The European Central Bank (ECB) surprised many in the markets on Thursday by cutting its main interest rates to a record low of 0.25 percent in an attempt to help kickstart the euro zone economy.
But what's left in President Mario Draghi's arsenal if the bank needs to unleash further accommodative steps after this week's cut?
"We are doubtful that the ECB can still offer many of these big-bang days in the future," Carsten Brzeski, a senior economist at ING said in a research note on Thursday.
The policy move has increased the ECB's reputation as the euro zone's "pro-active firefighter", he said, but the cut will hit the ECB's predictability and make future forward guidance and market expectation management more complicated, he added.
(Read More: ECB rate cut joltsmarkets, but is it the fix?)
"On-going deleveraging in both the private and the public sector should exert further deflationary pressure which will be hard to tackle by monetary policy.
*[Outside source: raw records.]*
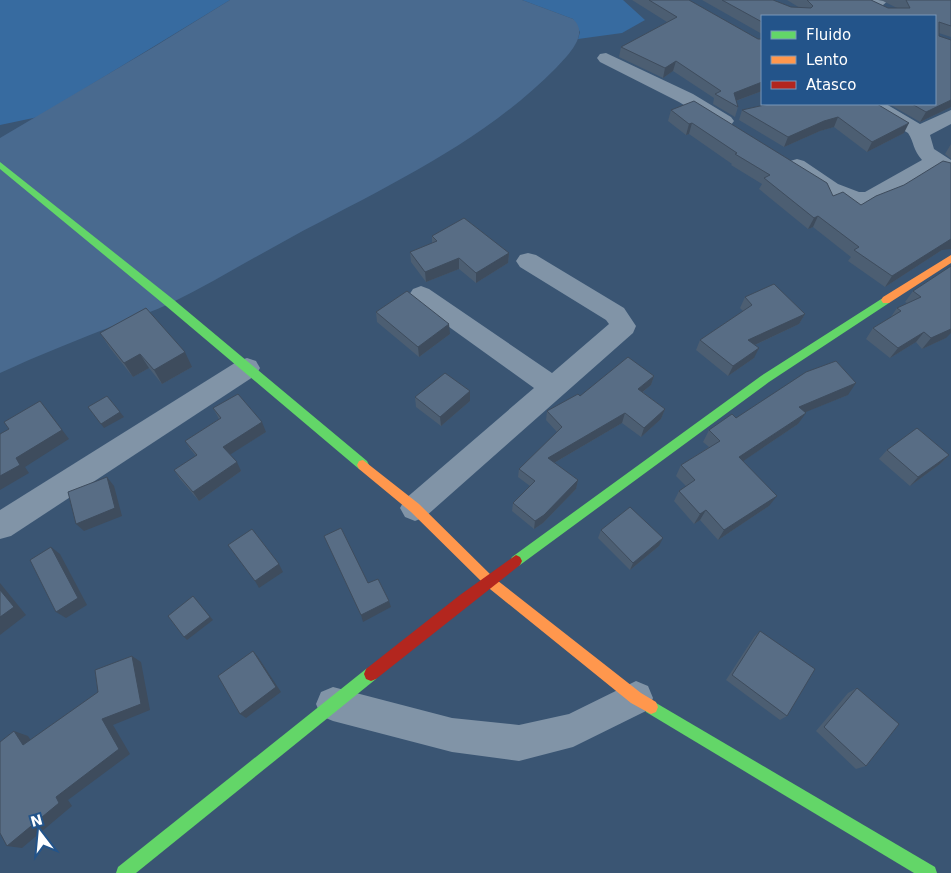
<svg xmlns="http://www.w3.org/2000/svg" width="951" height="873" font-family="'DejaVu Sans',sans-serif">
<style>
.green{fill:#376ba0}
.water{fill:#496a8f}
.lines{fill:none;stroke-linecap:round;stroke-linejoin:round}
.street{fill:#8194a7;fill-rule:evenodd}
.fast{fill:#63d668;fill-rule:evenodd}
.slow{fill:#ff974d;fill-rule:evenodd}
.jam{fill:#b3261e;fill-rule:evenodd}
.wall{fill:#4c5e72}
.shaded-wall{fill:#3e4c5d}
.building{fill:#586d85;stroke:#3e4c5d}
</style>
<rect width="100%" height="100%" fill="#3a5573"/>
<g class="green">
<polygon points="0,0 230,0 38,117 0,125"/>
<polygon points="522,0 623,0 645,20 622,33 578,39 580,32 573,19"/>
</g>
<path class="water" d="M230,0H522L573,19C590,34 568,55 556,68C481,144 383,188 290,238C251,259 212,283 171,303C154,311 136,317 118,324C79,339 39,355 0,373V138L154,47Z"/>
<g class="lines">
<g class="street">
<path d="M867,0H888C883,7 874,10 866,8L864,4Z"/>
<polygon points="606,53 693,94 731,117 734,121 731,125 724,127 717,125 679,102 600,62 597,58 600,54"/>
<path d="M863,104H886L920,124L951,110V124L930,135L934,149L951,160V175L936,170C917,181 897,196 876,204C845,216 813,187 790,171L787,166L790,161L797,159L804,161L838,184L859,192H865L922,160C913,150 914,142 908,133L866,108Z"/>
<polygon points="528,253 536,255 624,308 636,326 633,333 425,517 415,521 405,517 400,508 405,499 534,388 413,301 409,295 413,289 421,286 429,289 552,373 609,324 606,320 520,267 516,261 520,255"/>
<polygon points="247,358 256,361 260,368 256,375 11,536 0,539 0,510 238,361"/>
<polygon points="636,681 648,686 653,698 648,710 573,747 519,761 452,752 333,721 321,716 316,704 321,692 333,687 452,718 519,725 569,714"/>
</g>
<g class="fast">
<polygon points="0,162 174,300 367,461 369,465 367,469 363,470 359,469 166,306 0,169"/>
<polygon points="886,296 889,297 891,300 889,303 769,382 520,565 516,567 512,565 510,561 512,557 761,376"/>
<polygon points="371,667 376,669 378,674 376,679 136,873 116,873 118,867 366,669"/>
<polygon points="651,700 935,867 937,873 914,873 646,712 644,707 646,702"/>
</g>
<g class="slow">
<polygon points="951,255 951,263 889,303 883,303 881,300 883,297"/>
<polygon points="363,460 419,504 493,577 641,693 656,702 658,707 656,712 651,714 631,703 485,585 411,512 359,469 357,465 359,461"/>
</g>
<polygon class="jam" points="516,555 520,557 522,561 520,565 376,679 371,681 366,679 364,674 366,669 460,595"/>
</g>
<g class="wall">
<polygon points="632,0 689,0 758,39 762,39 762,91 736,101 738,107 735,117 713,104 714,98 673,71 663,78 619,57 621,47 667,22"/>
<polygon points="702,0 773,0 791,7 800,8 787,0 871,0 888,8 897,8 883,1 878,0 951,0 951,37 939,33 939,36 951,107 920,122 889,104 935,104 935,16 762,16 762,34"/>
<polygon points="877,104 904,133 867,152 834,127 820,131 784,147 739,120 742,110"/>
<polygon points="671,110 833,196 861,205 942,250 885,287 848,261 851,257 813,227 808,229 759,189 762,184 731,165 732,164 689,134 686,135 668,121"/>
<polygon points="951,144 951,159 945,154"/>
<polygon points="432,236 509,253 508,263 476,283 459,269 426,282 411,262 410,252 432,243"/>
<polygon points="951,266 946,338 922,349 916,342 890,358 866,339 873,328 890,318 897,308 907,303 905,302 913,291"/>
<polygon points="745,297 805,314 799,324 755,345 754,358 728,376 696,350 700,340 743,311 740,308"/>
<polygon points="376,312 450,334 419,357 377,322"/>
<polygon points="100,333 192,367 162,384 149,368 133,377 110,348"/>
<polygon points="654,376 651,385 643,392 665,409 661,419 641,437 622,423 554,463 578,480 576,489 543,523 534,529 512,511 513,503 530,486 518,477 519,469 557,432 546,420 547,411 580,396"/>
<polygon points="470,391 470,401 441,426 416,407 415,397"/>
<polygon points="848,395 805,412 798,424 743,461 769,506 718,540 700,520 694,524 674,501 679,491 686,486 676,476 681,465 709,447 703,442 709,430 736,418"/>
<polygon points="213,408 266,432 230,454 241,471 199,501 180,479 174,470 196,456 191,450 185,441 219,419"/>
<polygon points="887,450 949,455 940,464 910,486 879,459"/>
<polygon points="601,530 659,546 630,570 598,538"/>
<polygon points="760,631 787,716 780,720 726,680 754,637"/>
<polygon points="857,688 866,766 856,769 816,731 848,693"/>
</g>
<g class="shaded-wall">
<polygon points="676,61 673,71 663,78 665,68"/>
<polygon points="762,82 762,91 730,103 734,93"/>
<polygon points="951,100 951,107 920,122 926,112"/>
<polygon points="838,117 834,127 820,131 784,147 788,137 824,121"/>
<polygon points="692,123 689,134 686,135 689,124"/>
<polygon points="909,123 904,133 867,152 872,142"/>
<polygon points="818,216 813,227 808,229 814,218"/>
<polygon points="951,239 951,249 942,250 885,287 892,276"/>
<polygon points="509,253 508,263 476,283 476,273"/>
<polygon points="459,258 459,269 426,282 425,272"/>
<polygon points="805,314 799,324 744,350 748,340"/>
<polygon points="449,324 450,334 419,357 418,347"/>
<polygon points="951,324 951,333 946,338 922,349 931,338"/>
<polygon points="924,332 916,342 890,358 898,348"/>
<polygon points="759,348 754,358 728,376 733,366"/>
<polygon points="185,352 192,367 162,384 154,370"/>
<polygon points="140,354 149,368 133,377 124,363"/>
<polygon points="654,376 651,385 635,398 638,389"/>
<polygon points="856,383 848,395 791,418 799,407"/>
<polygon points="470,391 470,401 441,426 440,417"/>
<polygon points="40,401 48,411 69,439 25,467 29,473 0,490 0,476 16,458"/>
<polygon points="665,409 661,419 641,437 644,428"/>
<polygon points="120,412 124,417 104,428 101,424"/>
<polygon points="625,413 622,423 547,467 548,458"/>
<polygon points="806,413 798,424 733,468 739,457"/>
<polygon points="262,422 266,432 228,456 223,447"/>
<polygon points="949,455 940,464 910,486 918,477"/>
<polygon points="237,462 241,471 199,501 193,492"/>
<polygon points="107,477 114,486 122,516 84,531 76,524"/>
<polygon points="578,480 576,489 543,523 534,529 535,521"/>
<polygon points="777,496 769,506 718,540 724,530"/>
<polygon points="706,510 700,520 694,524 700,514"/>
<polygon points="663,538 659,546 630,570 633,563"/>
<polygon points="51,547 60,554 87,605 66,618 56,612"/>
<polygon points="279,564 283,572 259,588 255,581"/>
<polygon points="0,583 26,615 0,635"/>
<polygon points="193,596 213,620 187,640 184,637"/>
<polygon points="389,601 391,607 363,622 361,615"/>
<polygon points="253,651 258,657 281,692 246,718 240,714"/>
<polygon points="132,656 141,662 150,710 113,725 130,754 68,800 72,806 22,848 7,846 56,797 102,719"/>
<polygon points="14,731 28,736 37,750 23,745"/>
</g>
<g class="building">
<polygon points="649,0 689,0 758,39 762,39 762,82 734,93 738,107 715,94 721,91 676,61 665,68 621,47 677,17"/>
<polygon points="722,0 773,0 791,7 811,8 813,6 807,0 871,0 888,8 910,8 906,0 951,0 951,26 939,22 939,36 951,40 951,100 926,112 912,104 935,104 935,16 762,16 762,22"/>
<polygon points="694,101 827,183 833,196 843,192 861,205 876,196 904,185 943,161 951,163 951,239 892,276 854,250 859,247 818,216 814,218 764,178 770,175 735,154 737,153 692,123 689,124 671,110"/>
<polygon points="769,104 877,104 909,123 872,142 838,117 824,121 788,137 742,110"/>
<polygon points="464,218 509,253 476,273 459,258 425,272 410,252 437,241 432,236"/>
<polygon points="951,266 951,329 931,338 924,332 898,348 873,328 901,311 897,308 921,297 913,291"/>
<polygon points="774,284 805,314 748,340 759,348 733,366 700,340 752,305 745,297"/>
<polygon points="407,291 449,324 418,347 376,312"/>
<polygon points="146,308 185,352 154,370 140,354 124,363 100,333"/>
<polygon points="628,357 654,376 638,389 665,409 644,428 625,413 548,458 578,480 544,515 535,521 513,503 535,481 519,469 562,427 547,411 578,394 580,396"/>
<polygon points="836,361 856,383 799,407 806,413 739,457 777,496 724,530 706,510 700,514 679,491 695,480 681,465 720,441 709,430 732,414 736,418 806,372"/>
<polygon points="445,373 470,391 440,417 415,397"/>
<polygon points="238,394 262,422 223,447 237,462 193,492 174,470 197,455 185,441 221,418 213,408"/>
<polygon points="107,396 120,412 101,424 88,407"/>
<polygon points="40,401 62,430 16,458 20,465 0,476 0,434 9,429 4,422"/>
<polygon points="917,428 949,455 918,477 887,450"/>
<polygon points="107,477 115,508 76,524 68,492"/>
<polygon points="630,507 663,538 633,563 601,530"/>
<polygon points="341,528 368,583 378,579 389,601 361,615 324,536"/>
<polygon points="252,529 279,564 255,581 228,545"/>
<polygon points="51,547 78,598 56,612 30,560"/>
<polygon points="0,590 14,607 0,617"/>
<polygon points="193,596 210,617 184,637 168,616"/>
<polygon points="760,631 815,669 787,716 732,675"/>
<polygon points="253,651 276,687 240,714 218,676"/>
<polygon points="132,656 141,704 102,719 119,749 56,797 59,803 7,846 0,833 0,742 14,731 23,745 98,692 95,670"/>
<polygon points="857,688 899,724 866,766 824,727"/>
</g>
<rect x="761" y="15" width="175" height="90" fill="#23548a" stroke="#7b98b9"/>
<rect x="771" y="31" width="25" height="8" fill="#63d668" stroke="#7b98b9"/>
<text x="806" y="40" font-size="15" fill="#ffffff">Fluido</text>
<rect x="771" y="56" width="25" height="8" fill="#ff974d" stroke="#7b98b9"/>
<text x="806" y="65" font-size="15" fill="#ffffff">Lento</text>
<rect x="771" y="81" width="25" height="8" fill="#b3261e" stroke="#7b98b9"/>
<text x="806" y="90" font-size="15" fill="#ffffff">Atasco</text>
<g transform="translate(40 833) rotate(344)" stroke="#23548a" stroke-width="4" paint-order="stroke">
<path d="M0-4L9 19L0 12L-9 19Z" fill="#ffffff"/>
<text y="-8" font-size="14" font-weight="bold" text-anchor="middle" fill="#ffffff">N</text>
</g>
</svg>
Let's not forget that there have been more of these pulling-out-all-the-stops days at the ECB over the last years with cheerful reactions on financial markets but limited impact on the real economy."
Richard Kelly, senior global strategist at TD Securities, told CNBC that if the downside risks to growth are bad enough, then the ECB knows it will have to respond and Fed-style bond-buying programs -- know as quantitative easing (QE) -- could be the only option.
"They really don't have anything left, this was their one shot to weaken off the euro. After this it really is negative rates or QE," he said.
"(QE) really becomes the only option and you really would expect very loud volatility going around that."
As well as cutting its main interest rate by a quarter point, the ECB trimmed its emergency lending facility by 0.25 percentage points to 0.75 percent. It kept its deposit rate at zero. While speculation increased about a rate cut after a very low October inflation reading, many strategists had not expected the ECB to make a move until December.